S&L Redux VI: When summoning the Gods of Volcker, don’t forget the law of unintended consequences. S&Ls designed to help people buy homes were transformed into risk-taking junk-bond-making financial-wrecking machines. And it was only through capital destruction that the “all clear” bell rang. The path along the way is strewn with honest intentions of making things better – including an increase in the limit on deposit insurance from $40k to $100k that served to help bad banks attract deposits. Knowing what to do is always easier than doing it.

 

Anecdote: “Be on the bid when they’re selling. And be the offer when they’re buying.” That’s what they taught us as young pit traders in Chicago. “Don’t have an opinion, those cost you a fortune.” But most of us did anyway. “Know where the orders are, lean on them.” We’d scramble to accumulate long positions just above a big buy order, confident we could sell into that order and get flat, losing little or nothing.

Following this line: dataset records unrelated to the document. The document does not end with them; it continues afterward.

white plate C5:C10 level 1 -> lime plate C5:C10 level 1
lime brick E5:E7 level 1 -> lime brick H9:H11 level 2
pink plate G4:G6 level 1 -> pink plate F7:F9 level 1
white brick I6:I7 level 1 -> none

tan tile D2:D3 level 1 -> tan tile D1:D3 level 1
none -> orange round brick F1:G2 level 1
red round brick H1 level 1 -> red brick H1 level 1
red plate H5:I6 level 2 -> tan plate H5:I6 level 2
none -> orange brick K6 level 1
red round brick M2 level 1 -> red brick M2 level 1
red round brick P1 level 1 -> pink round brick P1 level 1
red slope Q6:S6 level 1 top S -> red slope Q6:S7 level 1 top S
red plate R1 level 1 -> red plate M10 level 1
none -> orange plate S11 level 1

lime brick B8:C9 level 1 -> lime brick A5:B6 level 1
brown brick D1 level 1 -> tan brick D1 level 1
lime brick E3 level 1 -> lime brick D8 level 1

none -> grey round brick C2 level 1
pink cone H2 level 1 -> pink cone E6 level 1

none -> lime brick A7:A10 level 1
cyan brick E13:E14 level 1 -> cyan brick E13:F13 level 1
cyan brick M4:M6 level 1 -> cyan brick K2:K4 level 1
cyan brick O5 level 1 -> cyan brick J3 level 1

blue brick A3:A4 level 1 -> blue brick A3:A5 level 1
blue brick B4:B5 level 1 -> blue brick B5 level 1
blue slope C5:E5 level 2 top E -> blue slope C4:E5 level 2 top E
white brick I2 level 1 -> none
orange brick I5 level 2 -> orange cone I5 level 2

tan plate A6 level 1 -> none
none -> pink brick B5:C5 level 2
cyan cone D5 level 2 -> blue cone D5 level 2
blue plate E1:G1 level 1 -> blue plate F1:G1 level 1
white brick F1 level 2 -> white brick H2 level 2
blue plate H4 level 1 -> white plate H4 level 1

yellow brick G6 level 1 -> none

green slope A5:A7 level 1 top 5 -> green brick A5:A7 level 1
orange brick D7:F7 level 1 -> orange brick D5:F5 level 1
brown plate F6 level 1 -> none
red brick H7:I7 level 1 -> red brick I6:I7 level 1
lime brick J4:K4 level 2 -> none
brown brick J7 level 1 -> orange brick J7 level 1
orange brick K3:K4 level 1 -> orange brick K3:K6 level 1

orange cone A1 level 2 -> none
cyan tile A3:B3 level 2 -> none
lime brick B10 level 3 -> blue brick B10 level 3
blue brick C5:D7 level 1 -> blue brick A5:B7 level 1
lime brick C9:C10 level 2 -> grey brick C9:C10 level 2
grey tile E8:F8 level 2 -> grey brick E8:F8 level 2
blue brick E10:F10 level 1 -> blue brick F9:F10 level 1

And we would build shorts at or just below big sell orders. “You must figure out where the stop-loss orders are, that’s the most important thing to know.” If there was a big stop-loss sell order below the market, and prices seemed soft, everyone would start selling. The closer prices got to the stop, the more aggressively people would sell, hoping to trigger the sell order, which would push prices sharply lower and allow everyone in the pit to cover their shorts at a big profit. Stop loss orders thus exerted a gravitational downward pull on prices. The larger the order, the stronger the force. This principle applies equally on the upside. It sounds rather easy, which it rarely was, but that’s how markets have always worked and always will. Once you know that, it makes sense to spend much of your time discovering where the big stops are. The greatest trades always end with a massive stop loss. Lehman got stopped out. And the consequences were so severe that policy makers generally concluded that such a liquidation could not happen ever again. Or at least not on their watch. Each time prices got too close to a major stop an intervention interrupted the natural course of markets. But everything has its price. The consequences were manifold and included a historic transfer of risk away from the private sector onto public sector, which was better able to insulate itself from market forces, so long as inflation remained low. Which it did, but no longer is. As much as we all might want to believe that our governments and central banks are sufficiently powerful to operate without stop losses, history teaches us that they are not. And the market is starting to send early signals that these stops are building.

 

Good luck out there,

Eric Peters

Chief Investment Officer

One River Asset Management

 

Disclaimer: All characters and events contained herein are entirely fictional. Even those things that appear based on real people and actual events are products of the author’s imagination. Any similarity is merely coincidental. The numbers are unreliable. The statistics too. Consequently, this message does not contain any investment recommendation, advice, or solicitation of any sort for any product, fund or service. The views expressed are strictly those of the author, even if often times they are not actually views held by the author, or directly contradict those views genuinely held by the author. And the views may certainly differ from those of any firm or person that the author may advise, converse with, or otherwise be associated with. Lastly, any inappropriate language, innuendo or dark humor contained herein is not specifically intended to offend the reader. And besides, nothing could possibly be more offensive than the real-life actions of the inept policy makers, corrupt elected leaders and short, paranoid dictators who infest our little planet. Yet we suffer their indignities every day. Oh yeah, past performance is not indicative of future returns.